Vision 2020 was essentially a bold statement of what PsNI saw as the roles and responsibilities of community pharmacists twenty years into the future. By making this statement, it was hoped that we would choose the right policies and create a momentum that would eventually make the vision a reality and to do so by the year 2020. Now that 2020 is here - and I must confess it has come much too fast – how successful has the Vision been and has it brought us to sunlit uplands?
It’s been a mixed bag. some things have been successful, others have not
and some have been delivered, albeit not successfully.
using Vision 2020, the Department of Health (DoH) published its policy for community pharmacy - ‘Making It Better’ - a few years into the new millennium. sadly, discussions between DoH and the pharmacy negotiating body, now Community Pharmacy Northern Ireland (CPNI), hit a wall very early on. Negotiators wanted all new commissioned activity - the clinical and public health services - to be paid as additional to the existing funding pot. DoH argued that it was a transition where there would be some new money but that, ultimately, it was necessary for fees for supplying medicines to be reduced in order to expand and fund new services. The next twenty years were a negotiating disaster.

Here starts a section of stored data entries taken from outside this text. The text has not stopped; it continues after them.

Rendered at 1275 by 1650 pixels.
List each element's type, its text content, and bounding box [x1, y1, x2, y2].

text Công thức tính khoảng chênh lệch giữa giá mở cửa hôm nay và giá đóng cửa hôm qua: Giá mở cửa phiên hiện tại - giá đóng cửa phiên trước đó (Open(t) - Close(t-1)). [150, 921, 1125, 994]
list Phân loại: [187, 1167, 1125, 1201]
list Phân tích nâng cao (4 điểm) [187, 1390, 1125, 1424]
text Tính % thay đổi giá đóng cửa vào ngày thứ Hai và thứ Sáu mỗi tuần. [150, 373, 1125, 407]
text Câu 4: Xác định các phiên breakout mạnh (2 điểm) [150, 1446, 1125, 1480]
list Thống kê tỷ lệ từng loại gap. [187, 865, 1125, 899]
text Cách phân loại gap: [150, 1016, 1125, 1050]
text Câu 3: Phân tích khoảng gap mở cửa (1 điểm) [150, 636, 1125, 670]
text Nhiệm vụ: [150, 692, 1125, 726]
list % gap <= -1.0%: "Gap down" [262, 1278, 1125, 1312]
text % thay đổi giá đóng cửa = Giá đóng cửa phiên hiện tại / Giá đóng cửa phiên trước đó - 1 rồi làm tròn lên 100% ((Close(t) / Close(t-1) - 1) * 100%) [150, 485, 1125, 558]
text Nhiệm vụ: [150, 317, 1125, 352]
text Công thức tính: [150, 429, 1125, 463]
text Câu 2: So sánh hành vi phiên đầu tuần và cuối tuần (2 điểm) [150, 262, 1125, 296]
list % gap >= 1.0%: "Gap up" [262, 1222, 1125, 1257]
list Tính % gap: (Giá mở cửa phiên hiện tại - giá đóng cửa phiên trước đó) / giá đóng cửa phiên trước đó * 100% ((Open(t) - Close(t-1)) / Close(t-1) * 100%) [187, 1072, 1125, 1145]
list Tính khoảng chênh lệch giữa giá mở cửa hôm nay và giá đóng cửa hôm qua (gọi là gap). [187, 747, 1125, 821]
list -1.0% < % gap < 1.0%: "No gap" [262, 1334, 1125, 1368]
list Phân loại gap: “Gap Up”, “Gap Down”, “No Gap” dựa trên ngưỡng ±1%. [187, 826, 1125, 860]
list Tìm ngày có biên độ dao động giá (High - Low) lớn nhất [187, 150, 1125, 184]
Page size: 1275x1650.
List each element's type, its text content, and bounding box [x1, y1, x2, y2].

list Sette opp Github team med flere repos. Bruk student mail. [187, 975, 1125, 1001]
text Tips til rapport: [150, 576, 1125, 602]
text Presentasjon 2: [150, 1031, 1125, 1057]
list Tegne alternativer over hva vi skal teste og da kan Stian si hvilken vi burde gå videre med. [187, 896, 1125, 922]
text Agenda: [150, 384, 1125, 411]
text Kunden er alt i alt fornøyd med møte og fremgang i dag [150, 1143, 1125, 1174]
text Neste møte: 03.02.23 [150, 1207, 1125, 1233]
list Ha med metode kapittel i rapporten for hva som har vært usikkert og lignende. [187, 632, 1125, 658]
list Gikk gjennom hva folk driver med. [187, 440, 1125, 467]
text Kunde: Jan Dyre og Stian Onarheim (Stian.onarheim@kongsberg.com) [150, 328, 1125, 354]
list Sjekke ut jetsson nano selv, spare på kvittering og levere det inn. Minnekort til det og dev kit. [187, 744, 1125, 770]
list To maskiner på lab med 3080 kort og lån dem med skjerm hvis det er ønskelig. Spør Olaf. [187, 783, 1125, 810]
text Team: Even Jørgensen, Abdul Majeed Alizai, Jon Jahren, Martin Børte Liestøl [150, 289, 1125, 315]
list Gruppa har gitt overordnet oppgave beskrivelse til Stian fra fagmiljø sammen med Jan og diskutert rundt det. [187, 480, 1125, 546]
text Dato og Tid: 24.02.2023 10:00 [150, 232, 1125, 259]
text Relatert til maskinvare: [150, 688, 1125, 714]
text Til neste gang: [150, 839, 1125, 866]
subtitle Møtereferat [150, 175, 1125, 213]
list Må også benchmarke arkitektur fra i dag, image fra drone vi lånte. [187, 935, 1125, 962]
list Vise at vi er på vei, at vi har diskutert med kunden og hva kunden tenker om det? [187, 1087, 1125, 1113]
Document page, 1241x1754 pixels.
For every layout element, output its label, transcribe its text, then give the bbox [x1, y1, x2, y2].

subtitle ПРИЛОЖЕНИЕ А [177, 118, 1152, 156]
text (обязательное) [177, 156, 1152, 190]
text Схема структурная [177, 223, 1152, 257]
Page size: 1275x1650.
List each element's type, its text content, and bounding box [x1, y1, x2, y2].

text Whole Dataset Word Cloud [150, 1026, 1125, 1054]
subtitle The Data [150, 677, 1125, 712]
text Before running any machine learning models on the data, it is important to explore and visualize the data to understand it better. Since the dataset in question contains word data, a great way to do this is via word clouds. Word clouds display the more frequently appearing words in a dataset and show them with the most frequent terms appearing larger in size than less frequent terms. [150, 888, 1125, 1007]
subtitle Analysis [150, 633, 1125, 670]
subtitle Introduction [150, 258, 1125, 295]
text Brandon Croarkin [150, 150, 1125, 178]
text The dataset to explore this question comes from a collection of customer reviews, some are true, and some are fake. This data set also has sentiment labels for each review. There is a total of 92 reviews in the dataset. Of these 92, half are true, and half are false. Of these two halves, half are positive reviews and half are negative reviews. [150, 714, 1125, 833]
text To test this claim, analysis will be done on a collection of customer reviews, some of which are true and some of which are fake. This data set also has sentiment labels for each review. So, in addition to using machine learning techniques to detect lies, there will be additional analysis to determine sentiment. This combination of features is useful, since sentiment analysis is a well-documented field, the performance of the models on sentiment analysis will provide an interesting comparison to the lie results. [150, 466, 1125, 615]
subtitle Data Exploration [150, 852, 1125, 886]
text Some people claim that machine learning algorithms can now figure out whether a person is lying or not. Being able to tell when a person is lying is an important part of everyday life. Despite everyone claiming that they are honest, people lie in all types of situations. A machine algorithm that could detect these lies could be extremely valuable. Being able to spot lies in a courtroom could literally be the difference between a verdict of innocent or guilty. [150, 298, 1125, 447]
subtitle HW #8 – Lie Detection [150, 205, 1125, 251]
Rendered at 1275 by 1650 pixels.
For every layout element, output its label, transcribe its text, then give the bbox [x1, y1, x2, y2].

CPNI stalled where it could and DoH aggressively reduced funding, nearly bankrupting contractors.
CPNI took three Judicial Reviews, ultimately losing in the end and paying a hefty legal bill. DoH got to such a point of frustration that CPNI was almost being ignored when, finally, in November 2018, a new contract was imposed and all the fighting just seemed to stop. The absence of a contract was causing considerable financial hardship and something had to give. Most contractors were happy to take what was on offer and see a way out of their hefty overdrafts.
The new contract is now commissioning services across the three domains. Living Well is a public health service that supports pharmacists in engaging in brief interventions on exercise, care in the sun, nutrition and smoking. The
smoking cessation service was a big win early on. The flagship of pharmacy public health is Health+ Pharmacy, but, sadly, this impressive scheme has run aground as contractors won’t agree to some of the standards, such as a restriction on selling confectionery, e-cigs and low factor sunscreen. The minor ailments service, which is designed to keep patients out of GP practices and A&e is part of Pharmacy First and is currently allowing us to treat patients with cold and flu symptoms on the health service.
Pharmaceutical care, now called medicines optimisation, has been less successful for community pharmacy, but has ensured a practice pharmacist in every GP surgery. Apart from the loss of investment in community pharmacy, it also triggered a major workforce crisis as 450 pharmacists took jobs that are 9 to 5 and come with a decent pension. (In my world, a day off at short notice would be nice!)
Vision 2020 may have had an impact, but perhaps things were moving this way anyway and we would have ended up here without it. Contractors did not buy into Vision 2020 as I would have wished and seemed too focused on issue such as monitored dosage systems, free prescription collection and delivery and investing in robotics. so, to say clinical services are now a part of the community pharmacist’s role is wrong.
The dangers I saw back in the 1990s remain a problem for the sustainability of the network. Like uK society in 1984 - and space in 2001 - community pharmacy in 2020 is certainly not what was envisioned.